But not long after their adoption, things went relatively quiet on the convention and World Day front. Desertification and drought were seen primarily as issues in and for poor countries, issues that industrialised nations had apparently either moved on from or had under control. At that time, it was the southern spread of the Sahara that became emblematic of desertification, not the Dust Bowl of the American Midwest. The broader definition of (soil and grassland) degradation was not chosen, although it often better describes the type of processes which the convention is intended to counteract. The reduction of the definition to arid and semi-arid locations excluded many countries in the temperate zone.

Consequently, the choice of wording for the convention restricted its thematic and geographical scope in a way that was not conducive to promoting the global relevance of the topic. The fact that, on a surface level, the effects of desertification and drought are primarily local in nature is also detrimental when it comes to securing global support. Degraded soils, dying cattle and reduced agricultural production are localised issues and, from a cynical point of view, even create demand and competitive advantages elsewhere.

Ultimately, the fight against desertification and drought is first and foremost a local issue; in fact, the UNCCD is particularly geared towards the production of action plans from the bottom up.
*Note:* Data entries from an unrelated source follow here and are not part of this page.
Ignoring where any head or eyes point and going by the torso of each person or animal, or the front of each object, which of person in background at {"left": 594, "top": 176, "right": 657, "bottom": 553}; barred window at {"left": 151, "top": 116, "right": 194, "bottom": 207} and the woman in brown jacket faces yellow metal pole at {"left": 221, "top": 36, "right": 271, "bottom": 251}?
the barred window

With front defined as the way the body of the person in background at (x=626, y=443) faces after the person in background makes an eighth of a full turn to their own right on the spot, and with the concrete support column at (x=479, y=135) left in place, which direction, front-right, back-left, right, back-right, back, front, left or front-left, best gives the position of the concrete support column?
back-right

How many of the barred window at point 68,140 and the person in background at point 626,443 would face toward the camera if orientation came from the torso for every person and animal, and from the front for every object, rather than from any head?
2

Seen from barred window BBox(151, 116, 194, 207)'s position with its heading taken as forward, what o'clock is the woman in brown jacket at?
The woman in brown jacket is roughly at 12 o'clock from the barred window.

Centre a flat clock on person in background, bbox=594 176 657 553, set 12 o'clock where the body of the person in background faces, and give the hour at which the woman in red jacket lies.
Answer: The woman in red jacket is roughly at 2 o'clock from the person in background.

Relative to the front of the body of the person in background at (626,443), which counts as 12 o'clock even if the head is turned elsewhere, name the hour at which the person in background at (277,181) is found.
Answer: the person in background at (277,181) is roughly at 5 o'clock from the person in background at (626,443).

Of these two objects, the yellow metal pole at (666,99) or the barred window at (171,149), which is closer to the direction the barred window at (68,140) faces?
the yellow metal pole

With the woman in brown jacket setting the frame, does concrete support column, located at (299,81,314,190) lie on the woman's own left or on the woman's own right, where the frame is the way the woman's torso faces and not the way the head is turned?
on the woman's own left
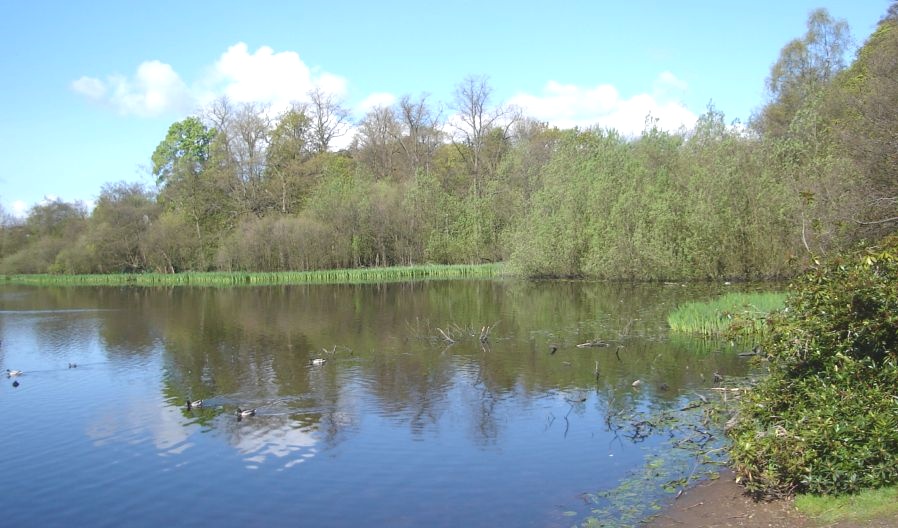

This is a challenge even in developed nations and one of the reasons that approaches to soil protection and drought management are not very highly developed in rich countries either. And this can also be disadvantageous for an international agenda such as the UNCCD. The multi-sectoral plans lack a natural lead ministry that would readily go beyond its own mandate to adopt the whole agenda. This leaves the brokering ministry, often responsible for the environment or agriculture/forestry, with a weak negotiating position at international level. Equally, providing international funding for such plans is no easy task, precisely because there is no dedicated ministry to implement them and territorial/integrated approaches are rare due to the sectoral distribution of donor activities.

This explains why the topics of desertification and drought failed to take off in a big way. They were unable to gain traction in the individual countries concerned and were characterised at international level by disinterest, management problems and North-South distribution conflicts. The UNCCD became the poor relation of the Rio conventions.

However, changes in the international context could give rise to a renaissance for the topic. Agenda 2030 pools the issues of soil conservation and biodiversity within SDG 15, raising their profile and lending them coherence. It also brings greater clarity in terms of the correlation between desertification and soil degradation, species decline and greenhouse gas emissions. Internationalising specific measures to a certain extent, such as investor-led reforestation initiatives financed by climate funds, raises their profile and encourages greater diligence at international level, as well as bringing new actors on board. Climate change exacerbates drought and changes in regional vegetation patterns. Even where it is not leading to starvation, it is creating unprecedented economic and environmental problems, not least in wealthy countries. And drought and environmental degradation are (once more) increasingly being seen in the South as playing a part in the destabilisation of populations and entire nations. Any resulting terrorist movements and migration flows will ensure that these issues are recognised as international problems if this is not already the case.

Incidentally, the dictionary of Catholic saints offers five individuals to help combat drought: Armel of Brittany, Gerard of Csanád, Hugh of Novara, Isidore of Madrid, and Odo of Cluny. Maybe many people do help a lot sometimes. But in the real world let us coordinate our efforts.